GOAL OF THE EXERCISE: In the material below, find every line containing "radius" and copy that line.

__________

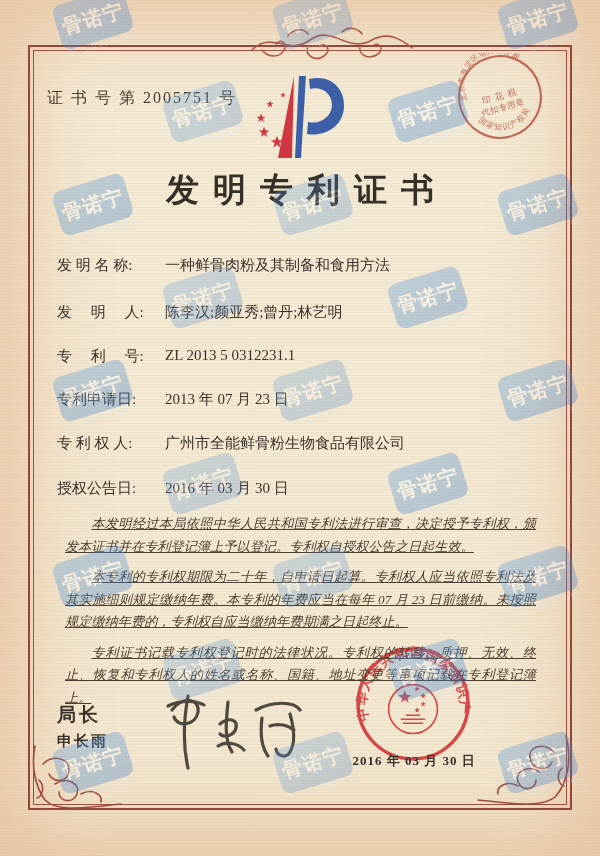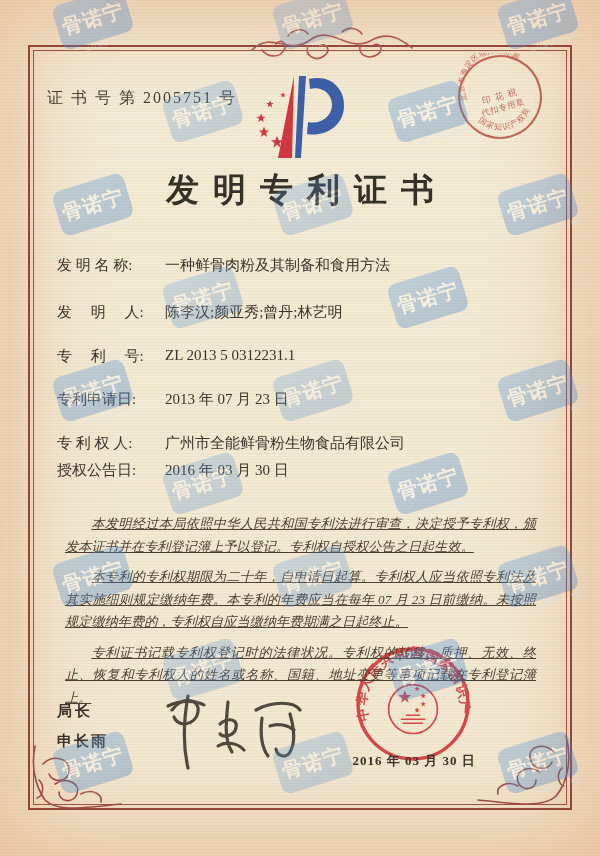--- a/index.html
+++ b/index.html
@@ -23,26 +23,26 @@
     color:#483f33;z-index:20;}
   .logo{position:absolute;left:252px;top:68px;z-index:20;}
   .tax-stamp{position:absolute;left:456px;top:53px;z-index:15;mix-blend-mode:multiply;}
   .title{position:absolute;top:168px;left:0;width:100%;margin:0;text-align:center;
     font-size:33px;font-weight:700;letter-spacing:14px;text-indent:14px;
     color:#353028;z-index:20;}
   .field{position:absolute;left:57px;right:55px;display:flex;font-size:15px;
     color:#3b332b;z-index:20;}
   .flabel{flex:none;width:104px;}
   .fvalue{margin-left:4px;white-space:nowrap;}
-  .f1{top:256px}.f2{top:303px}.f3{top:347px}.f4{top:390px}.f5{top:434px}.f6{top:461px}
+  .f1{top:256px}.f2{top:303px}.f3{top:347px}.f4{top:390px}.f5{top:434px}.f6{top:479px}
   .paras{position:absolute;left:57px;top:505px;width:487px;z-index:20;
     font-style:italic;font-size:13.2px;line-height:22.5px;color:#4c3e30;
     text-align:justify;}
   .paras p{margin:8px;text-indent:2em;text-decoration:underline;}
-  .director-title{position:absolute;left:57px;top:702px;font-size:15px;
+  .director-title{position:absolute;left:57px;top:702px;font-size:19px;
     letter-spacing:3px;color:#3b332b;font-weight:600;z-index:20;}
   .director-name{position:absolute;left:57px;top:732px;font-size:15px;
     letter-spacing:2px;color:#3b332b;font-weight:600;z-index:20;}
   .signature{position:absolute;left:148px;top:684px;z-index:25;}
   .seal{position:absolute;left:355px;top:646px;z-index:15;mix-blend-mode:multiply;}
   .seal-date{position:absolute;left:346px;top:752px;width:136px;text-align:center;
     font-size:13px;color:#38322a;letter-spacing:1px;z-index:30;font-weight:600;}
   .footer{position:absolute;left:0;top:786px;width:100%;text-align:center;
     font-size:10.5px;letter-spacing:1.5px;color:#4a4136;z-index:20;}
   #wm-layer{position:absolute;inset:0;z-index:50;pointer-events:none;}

__________

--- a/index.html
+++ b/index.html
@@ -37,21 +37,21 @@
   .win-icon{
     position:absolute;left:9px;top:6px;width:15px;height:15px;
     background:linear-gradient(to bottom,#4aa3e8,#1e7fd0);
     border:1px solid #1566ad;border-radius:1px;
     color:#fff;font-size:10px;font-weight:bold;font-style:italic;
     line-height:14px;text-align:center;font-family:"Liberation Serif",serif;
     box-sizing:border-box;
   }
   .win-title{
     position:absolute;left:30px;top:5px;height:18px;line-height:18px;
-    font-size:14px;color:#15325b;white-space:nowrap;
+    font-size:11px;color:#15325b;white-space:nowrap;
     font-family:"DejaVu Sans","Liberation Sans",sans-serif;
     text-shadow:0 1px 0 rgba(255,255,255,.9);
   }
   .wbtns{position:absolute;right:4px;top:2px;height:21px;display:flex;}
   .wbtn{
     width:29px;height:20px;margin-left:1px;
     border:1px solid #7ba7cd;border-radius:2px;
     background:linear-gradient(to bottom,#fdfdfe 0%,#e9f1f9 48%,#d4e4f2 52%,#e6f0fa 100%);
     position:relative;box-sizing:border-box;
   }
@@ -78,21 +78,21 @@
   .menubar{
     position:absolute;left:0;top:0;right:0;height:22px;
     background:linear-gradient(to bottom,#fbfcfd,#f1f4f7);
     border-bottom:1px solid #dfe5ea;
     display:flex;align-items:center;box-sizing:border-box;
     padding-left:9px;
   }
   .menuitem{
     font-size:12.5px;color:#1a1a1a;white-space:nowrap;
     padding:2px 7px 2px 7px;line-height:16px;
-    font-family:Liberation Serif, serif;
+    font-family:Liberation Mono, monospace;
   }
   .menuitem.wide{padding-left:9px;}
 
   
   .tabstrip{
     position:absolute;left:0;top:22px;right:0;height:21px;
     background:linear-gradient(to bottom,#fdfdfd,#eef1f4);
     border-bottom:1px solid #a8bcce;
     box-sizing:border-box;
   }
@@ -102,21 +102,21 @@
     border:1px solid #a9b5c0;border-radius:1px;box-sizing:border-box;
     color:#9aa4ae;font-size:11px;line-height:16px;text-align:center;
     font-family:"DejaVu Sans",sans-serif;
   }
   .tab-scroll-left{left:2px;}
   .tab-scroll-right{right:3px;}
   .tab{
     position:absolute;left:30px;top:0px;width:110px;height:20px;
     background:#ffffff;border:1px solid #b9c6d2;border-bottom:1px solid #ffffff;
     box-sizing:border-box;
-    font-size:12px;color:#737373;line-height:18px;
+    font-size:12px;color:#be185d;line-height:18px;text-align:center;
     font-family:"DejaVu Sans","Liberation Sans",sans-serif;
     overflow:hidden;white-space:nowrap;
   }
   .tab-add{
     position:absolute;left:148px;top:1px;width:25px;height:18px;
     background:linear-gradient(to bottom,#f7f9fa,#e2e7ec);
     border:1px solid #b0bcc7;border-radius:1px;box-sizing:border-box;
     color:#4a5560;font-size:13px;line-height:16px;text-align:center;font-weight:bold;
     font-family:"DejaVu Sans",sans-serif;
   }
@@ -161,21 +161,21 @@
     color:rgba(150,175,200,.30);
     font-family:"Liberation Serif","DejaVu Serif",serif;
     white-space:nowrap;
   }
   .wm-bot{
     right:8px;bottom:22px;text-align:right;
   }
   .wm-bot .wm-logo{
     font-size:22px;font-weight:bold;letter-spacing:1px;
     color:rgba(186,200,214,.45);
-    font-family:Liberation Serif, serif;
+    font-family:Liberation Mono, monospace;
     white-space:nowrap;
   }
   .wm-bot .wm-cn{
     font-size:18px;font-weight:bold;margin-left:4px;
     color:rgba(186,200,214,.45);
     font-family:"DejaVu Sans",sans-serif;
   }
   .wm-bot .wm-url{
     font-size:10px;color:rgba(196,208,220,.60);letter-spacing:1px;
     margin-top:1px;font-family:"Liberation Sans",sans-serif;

__________

RESPONSE AREA:
     border:1px solid #1566ad;border-radius:1px;
     border:1px solid #7ba7cd;border-radius:2px;
     border:1px solid #a9b5c0;border-radius:1px;box-sizing:border-box;
     border:1px solid #b0bcc7;border-radius:1px;box-sizing:border-box;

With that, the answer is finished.